For this example, specify the various values for the C, gamma, and kernel hyperparameters:

# trying out the various parameters
param_grid = {
    'C': [0.1, 1, 10, 100],
    'gamma' : [0.0001, 0.001, 0.1,1],
    'kernel' : ['rbf', 'poly']
}

svc = svm.SVC(probability=True)
print("Starting training, please wait ...")

# exhaustive search over specified hyper parameter
# values for an estimator
model = GridSearchCV(svc,param_grid)
model.fit(x_train, y_train)

# print the parameters for the best performing model
print(model.best_params_)

After a while, you should see something like the following (based on my dataset of images):

{'C': 10, 'gamma': 0.0001, 'kernel': 'rbf'}

At this moment, you have also trained a model using the above parameters.

Finding the Accuracy

With the model trained, you want to use the test set to see how your model performs:

y_pred = model.predict(x_test)
print(f"The model is {accuracy_score(y_pred,y_test) * 100}% accurate")

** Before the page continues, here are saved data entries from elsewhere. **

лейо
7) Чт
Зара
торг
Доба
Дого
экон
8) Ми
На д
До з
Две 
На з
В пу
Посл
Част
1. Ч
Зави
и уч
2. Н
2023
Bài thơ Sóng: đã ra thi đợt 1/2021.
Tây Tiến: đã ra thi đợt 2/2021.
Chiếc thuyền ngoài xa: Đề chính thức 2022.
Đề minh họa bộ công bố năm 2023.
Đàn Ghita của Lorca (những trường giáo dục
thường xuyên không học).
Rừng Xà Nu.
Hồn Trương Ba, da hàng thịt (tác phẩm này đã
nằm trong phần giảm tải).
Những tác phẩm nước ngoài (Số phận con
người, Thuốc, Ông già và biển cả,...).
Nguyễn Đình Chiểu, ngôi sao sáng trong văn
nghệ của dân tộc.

For my dataset, I get the following result:

The model is 85.71428571428571% accurate

I will now save the trained model onto disk:

pickle.dump(model, open('faces_model.pickle','wb'))

Making Predictions

Finally, let's use the set of test faces to see how well the model performs (see Listing 8).

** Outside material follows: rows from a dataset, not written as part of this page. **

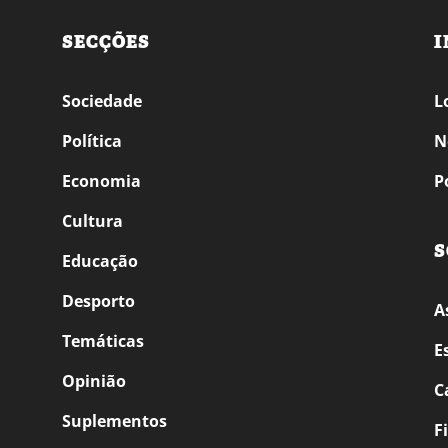
SECÇÕES
I
Sociedade
L
Política
N
Economia
P
Cultura
S
Educação
Desporto
A
Temáticas
E
Opinião
C
Suplementos
F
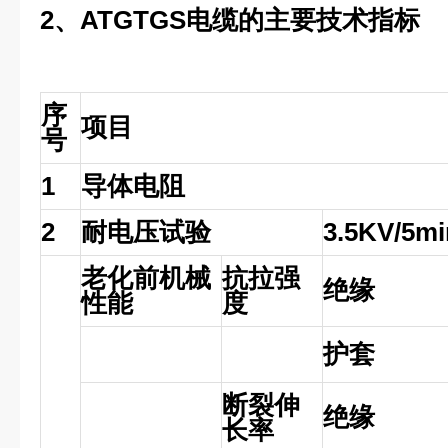
2、ATGTGS电缆的主要技术指标
序
项目
号
1
导体电阻
2
耐电压试验
3.5KV/5mi
老化前机械
抗拉强
绝缘
性能
度
护套
断裂伸
绝缘
长率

Listing 8: Testing the model

import cv2
import pickle

# loading the model and label
model = pickle.load(open('faces_model.pickle','rb'))
categories = pickle.load(open('faces_labels.pk', 'rb'))

# for detecting faces
facecascade = cv2.CascadeClassifier(
    'haarcascade_frontalface_default.xml')

for i in range(1,40):
    test_image_filename = f'./facetest/face{i}.jpg'

# load the image
imgtest = cv2.imread(test_image_filename, cv2.IMREAD_COLOR)
image_array = np.array(imgtest, "uint8")

# get the faces detected in the image
faces = facecascade.detectMultiScale(imgtest,
    scaleFactor = 1.1, minNeighbors = 5)

# if not exactly 1 face is detected,
# skip this photo
if len(faces) != 1:
    print(f'---We need exactly 1 face; photo skipped---\n')
    continue

for (x_, y_, w, h) in faces:
    # draw the face detected
    face_detect = cv2.rectangle(
        imgtest, (x_, y_), (x_+w, y_+h),
        (255, 0, 255), 2)
    plt.imshow(face_detect)
    plt.show()

    # resize and flatten the face data
    roi = image_array[y_: y_ + h, x_: x_ + w]
    img_resize = resize(roi, new_image_size)
    flattened_image = [img_resize.flatten()]

    # predict the probability
    probability = \ model.predict_proba(flattened_image)

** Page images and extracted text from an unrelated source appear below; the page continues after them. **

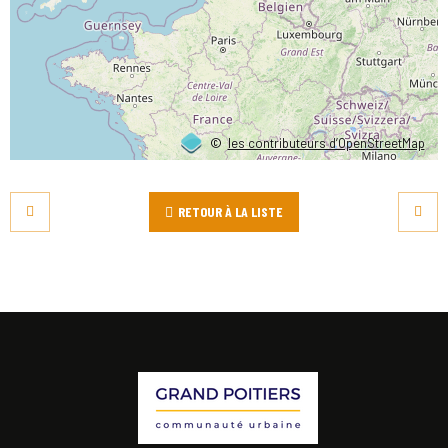
©
les contributeurs d’OpenStreetMap
RETOUR À LA LISTE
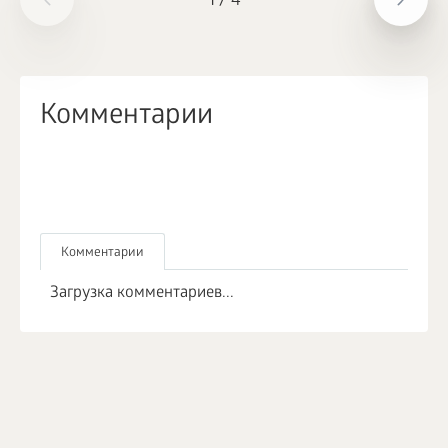
1
/
4
Комментарии
Комментарии
Загрузка комментариев...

    for i, val in enumerate(categories):
        print(f'{val}={probability[0][i] * 100}%')
    print(f"{categories[model.predict(flattened_image)[0]]}")

Figure 17 shows some of the positive results.

Figure 17: Some of the positive results using the trained SVM model

However, there are also some misses (see Figure 18).

Figure 18: A negative prediction using the trained SVM model

Summary

I've attempted to cover a few huge topics in the span of a single article. One topic that I briefly touched on was convolutional neural network (CNN), which, by itself is a topic that requires an entire book to cover in detail. Nevertheless, I hope you now have a good idea of how to perform face recognition using the various libraries covered in this article. There are some other techniques and tools that you can also use, but I will leave it for another day. Have fun!